§ Task brief: The word "WHERE" appears in some lines of the listing below; report how many such lines there are, and nothing else.

● ● ●

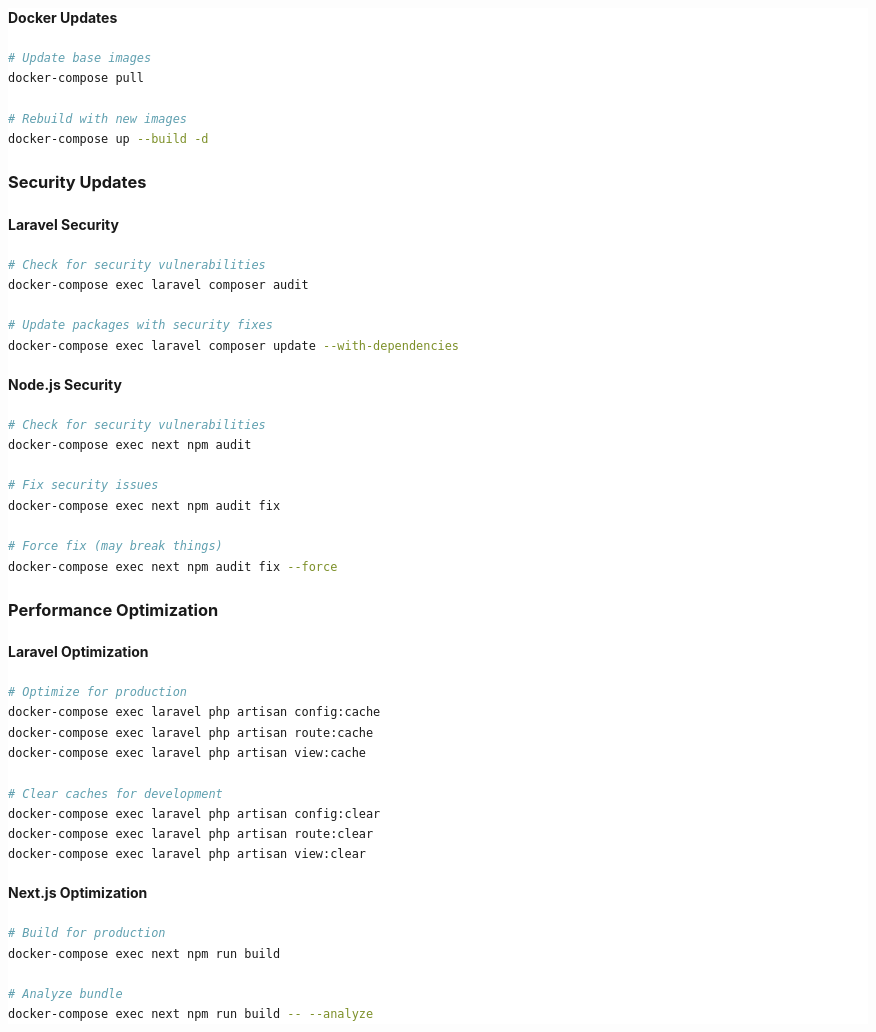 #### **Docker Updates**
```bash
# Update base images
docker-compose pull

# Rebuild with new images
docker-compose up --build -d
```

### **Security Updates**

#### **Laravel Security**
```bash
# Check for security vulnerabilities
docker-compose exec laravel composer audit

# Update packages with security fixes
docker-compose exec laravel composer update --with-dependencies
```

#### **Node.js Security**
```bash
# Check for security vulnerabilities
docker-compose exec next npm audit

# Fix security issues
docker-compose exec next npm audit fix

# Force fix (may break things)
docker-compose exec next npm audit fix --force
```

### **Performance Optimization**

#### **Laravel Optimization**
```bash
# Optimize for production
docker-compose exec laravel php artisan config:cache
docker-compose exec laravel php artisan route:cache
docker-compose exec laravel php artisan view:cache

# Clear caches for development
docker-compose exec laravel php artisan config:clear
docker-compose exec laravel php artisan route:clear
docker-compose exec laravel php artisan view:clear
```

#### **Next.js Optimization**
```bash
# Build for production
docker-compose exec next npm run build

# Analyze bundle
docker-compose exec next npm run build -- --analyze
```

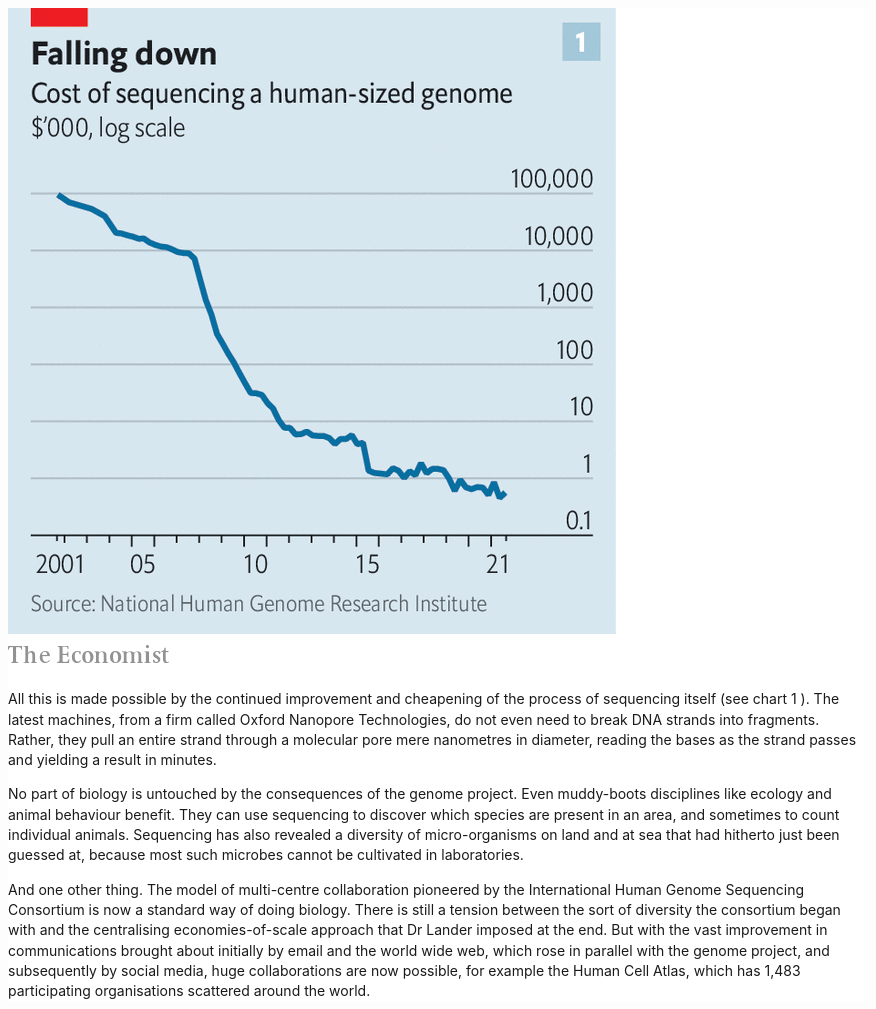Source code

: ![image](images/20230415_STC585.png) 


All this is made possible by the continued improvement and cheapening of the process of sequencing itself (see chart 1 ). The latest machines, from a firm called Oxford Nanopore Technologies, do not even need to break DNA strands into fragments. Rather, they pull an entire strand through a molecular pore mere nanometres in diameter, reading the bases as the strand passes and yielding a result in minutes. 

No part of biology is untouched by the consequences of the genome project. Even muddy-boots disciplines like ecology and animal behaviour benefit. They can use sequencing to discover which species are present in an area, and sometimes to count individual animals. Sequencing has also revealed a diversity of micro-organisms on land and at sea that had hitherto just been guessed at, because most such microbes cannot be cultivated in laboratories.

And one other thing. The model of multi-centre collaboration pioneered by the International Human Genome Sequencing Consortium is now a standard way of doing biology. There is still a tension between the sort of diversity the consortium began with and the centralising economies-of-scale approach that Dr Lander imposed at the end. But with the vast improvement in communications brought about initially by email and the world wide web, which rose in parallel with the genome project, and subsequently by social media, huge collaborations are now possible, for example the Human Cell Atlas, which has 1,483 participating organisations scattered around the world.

● ● ●

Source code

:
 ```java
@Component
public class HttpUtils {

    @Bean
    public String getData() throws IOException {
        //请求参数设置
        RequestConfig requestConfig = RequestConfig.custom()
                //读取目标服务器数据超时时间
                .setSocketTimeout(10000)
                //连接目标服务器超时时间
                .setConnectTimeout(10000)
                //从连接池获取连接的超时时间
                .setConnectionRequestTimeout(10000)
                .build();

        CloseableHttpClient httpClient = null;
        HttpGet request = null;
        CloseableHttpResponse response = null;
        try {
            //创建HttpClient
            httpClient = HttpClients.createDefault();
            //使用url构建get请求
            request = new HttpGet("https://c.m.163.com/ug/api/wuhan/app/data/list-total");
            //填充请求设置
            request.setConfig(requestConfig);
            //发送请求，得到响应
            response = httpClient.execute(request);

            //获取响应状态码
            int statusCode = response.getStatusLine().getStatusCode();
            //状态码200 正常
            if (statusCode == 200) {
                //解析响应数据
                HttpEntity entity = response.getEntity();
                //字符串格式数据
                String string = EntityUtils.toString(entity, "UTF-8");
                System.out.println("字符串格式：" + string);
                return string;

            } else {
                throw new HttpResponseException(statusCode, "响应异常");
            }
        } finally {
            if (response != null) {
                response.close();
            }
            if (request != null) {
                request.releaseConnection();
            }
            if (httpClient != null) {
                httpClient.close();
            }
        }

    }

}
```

● ● ●

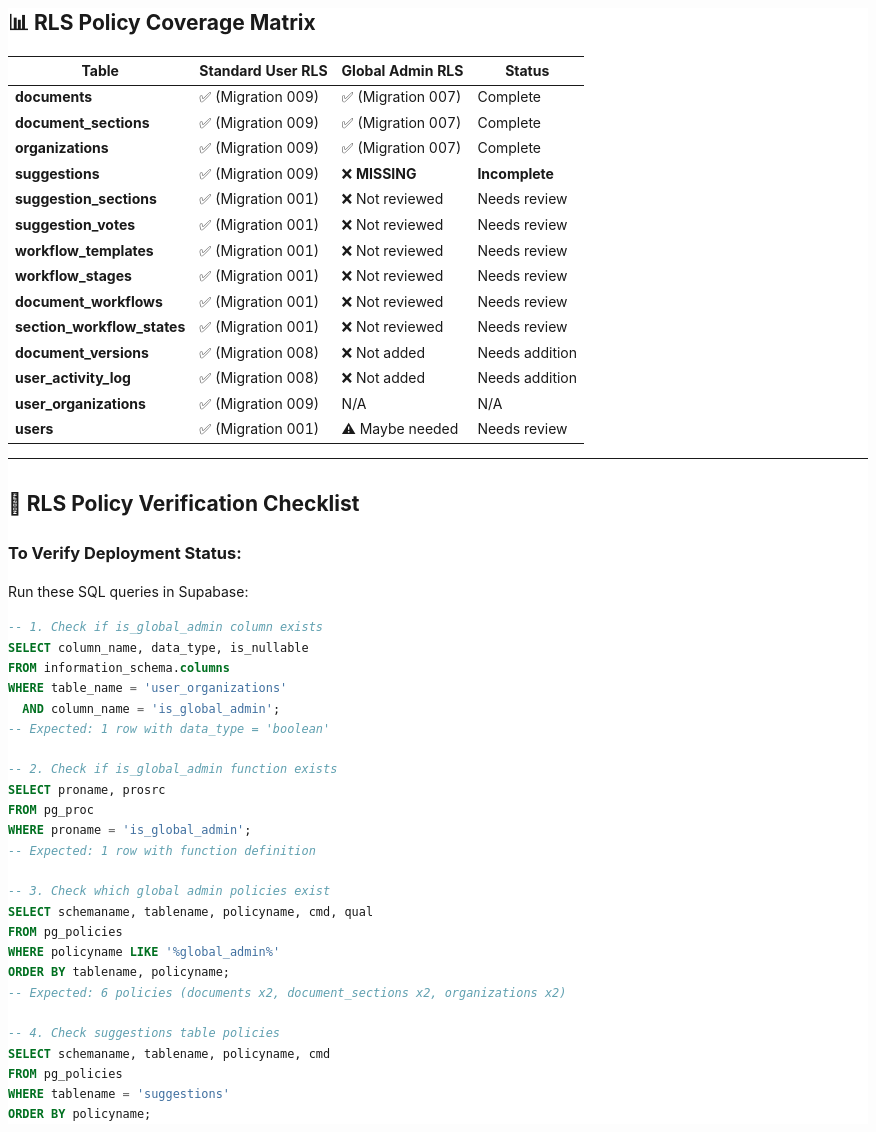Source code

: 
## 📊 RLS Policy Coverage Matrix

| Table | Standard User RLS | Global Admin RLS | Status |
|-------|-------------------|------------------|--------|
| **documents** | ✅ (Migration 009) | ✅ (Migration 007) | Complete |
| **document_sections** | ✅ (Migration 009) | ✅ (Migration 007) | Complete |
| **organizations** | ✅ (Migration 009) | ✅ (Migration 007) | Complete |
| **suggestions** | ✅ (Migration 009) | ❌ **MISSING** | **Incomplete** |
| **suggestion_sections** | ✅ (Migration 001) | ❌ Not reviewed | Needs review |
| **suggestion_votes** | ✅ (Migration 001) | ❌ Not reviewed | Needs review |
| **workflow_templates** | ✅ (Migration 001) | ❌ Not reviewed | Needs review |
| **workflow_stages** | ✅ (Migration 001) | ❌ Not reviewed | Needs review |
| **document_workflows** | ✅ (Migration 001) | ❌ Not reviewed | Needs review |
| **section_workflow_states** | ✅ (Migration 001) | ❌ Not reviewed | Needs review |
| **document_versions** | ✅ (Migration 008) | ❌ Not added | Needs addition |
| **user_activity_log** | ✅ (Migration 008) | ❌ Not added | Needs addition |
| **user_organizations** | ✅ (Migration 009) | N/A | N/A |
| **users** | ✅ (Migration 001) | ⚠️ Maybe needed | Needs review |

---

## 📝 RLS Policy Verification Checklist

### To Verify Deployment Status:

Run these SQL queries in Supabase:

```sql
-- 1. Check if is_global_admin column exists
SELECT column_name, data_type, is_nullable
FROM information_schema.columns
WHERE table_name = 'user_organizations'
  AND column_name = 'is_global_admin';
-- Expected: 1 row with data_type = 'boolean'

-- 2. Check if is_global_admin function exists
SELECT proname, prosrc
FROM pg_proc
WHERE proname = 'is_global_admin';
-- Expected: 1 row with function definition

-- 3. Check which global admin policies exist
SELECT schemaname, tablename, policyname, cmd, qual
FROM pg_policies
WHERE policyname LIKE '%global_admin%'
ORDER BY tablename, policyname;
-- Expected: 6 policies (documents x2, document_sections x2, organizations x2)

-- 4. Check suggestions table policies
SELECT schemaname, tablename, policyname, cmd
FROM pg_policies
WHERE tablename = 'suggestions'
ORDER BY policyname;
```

● ● ●

§ Exercise response: 4